In his ministry Jesus did not apply the arbitrary standards of culture to decide on an individual’s worth or personhood.  Instead he ministered to the marginalised and the non-marginalised in ways which demonstrated their worth as humans made by God and valued without condition.  But it is on the cross that Jesus transformed the devalued personhood of every human being by becoming less than a person in his humiliation.  He was rejected by the religious establishment, turned on by those who had a week earlier proclaimed him king, unjustly sentenced to the death of a criminal and slave, beaten by brutal soldiers for the sake of political expediency, treated as cursed, and crucified naked while soldiers gambled over his clothes.  Isaiah 53:2b-3 describes Jesus like this: “he had no form or majesty that we should look at him, and no beauty that we should desire him.  He was despised and rejected by men; a man of sorrows, and acquainted with grief; and as one from whom men hide their faces he was despised, and we esteemed him not.”

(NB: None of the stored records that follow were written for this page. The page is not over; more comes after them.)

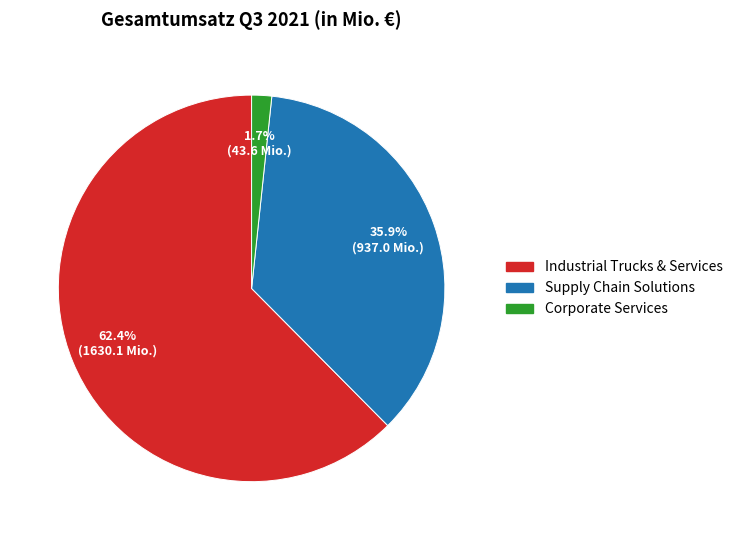

What percentage do Industrial Trucks & Services and Corporate Services together represent?

64.1%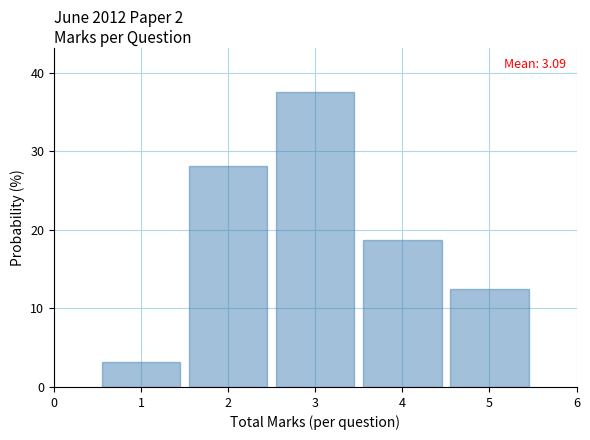

Over which range of the x-axis is the bar tallest?

2.5 to 3.5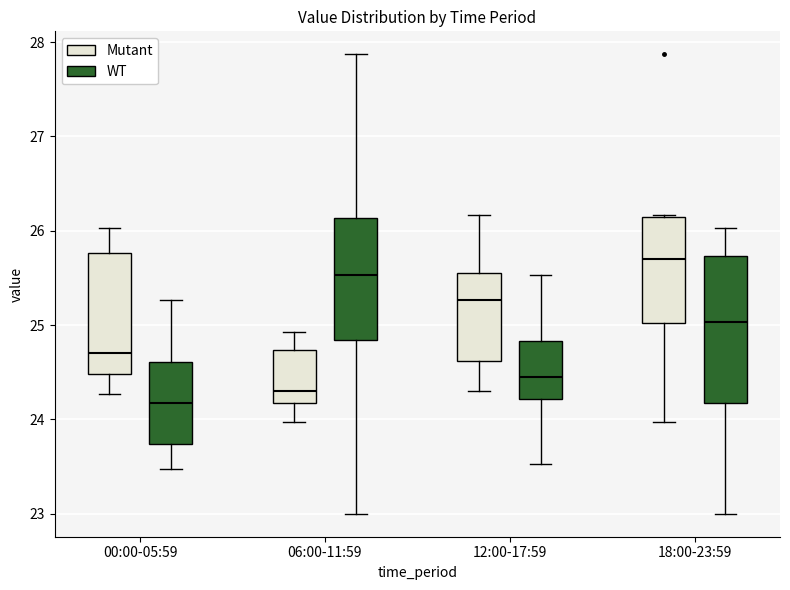

Where does the upper whisker of the box for 00:00-05:59 (Mutant) end on the y-axis? The values are not printed on the chart, so give them approximately, as read against the axis.

26.0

But more than simply the way he was treated by humans, Jesus experienced the most dehumanising thing of all, the loss of what makes us ultimately human, his sure knowledge of God as Father.  On the cross he cried out the words of Psalm 22, “My God, my God, why have you forsaken me?”  A little further on in Psalm 22 the psalmist describes how dehumanised he feels, “But I am a worm and not a man, scorned by mankind and despised by the people” (v 6).  Thus Jesus experienced on the cross the loss of all things which make us human: the knowledge of who he is before God, that is, a loss of sonship, and the loss of human love and respect.  The one who is the source of all personhood because he is the creator of all experienced the loss of personhood for our sakes.

But Jesus has been raised from the dead and exalted to the right hand of God.  His humanity and personhood are now complete.  He can never be depersonalised again, since at the name of Jesus every knee will bow and every tongue confess his as lord (Phil 2:10-11).  Since we have been united with Christ in baptism we have been united with his death and resurrection (Rom 6:3-4).  What this means is that our personhood is firmly rooted in Christ and cannot be undone.  No matter how we may be treated, no one can take away our personhood.  However, in suffering the degradation of those who would depersonalise us by their actions, we can share in the work of Christ to restore the personhood of others (cf. Heb 13:12-13).  But these experiences of being treated as less than a person can also be a catalyst to make sure that the way in which we treat others is always on the basis of that fact that they are created in Christ for personhood.  People are to be dignified, valued and loved regardless of whether they match up to the socially prescribed qualifications of what makes someone ‘matter’ in our shallow culture.  Indeed, Jesus said that the way in which we will be judged is based on the way we have treated those who are the least (Matt 25:31-46).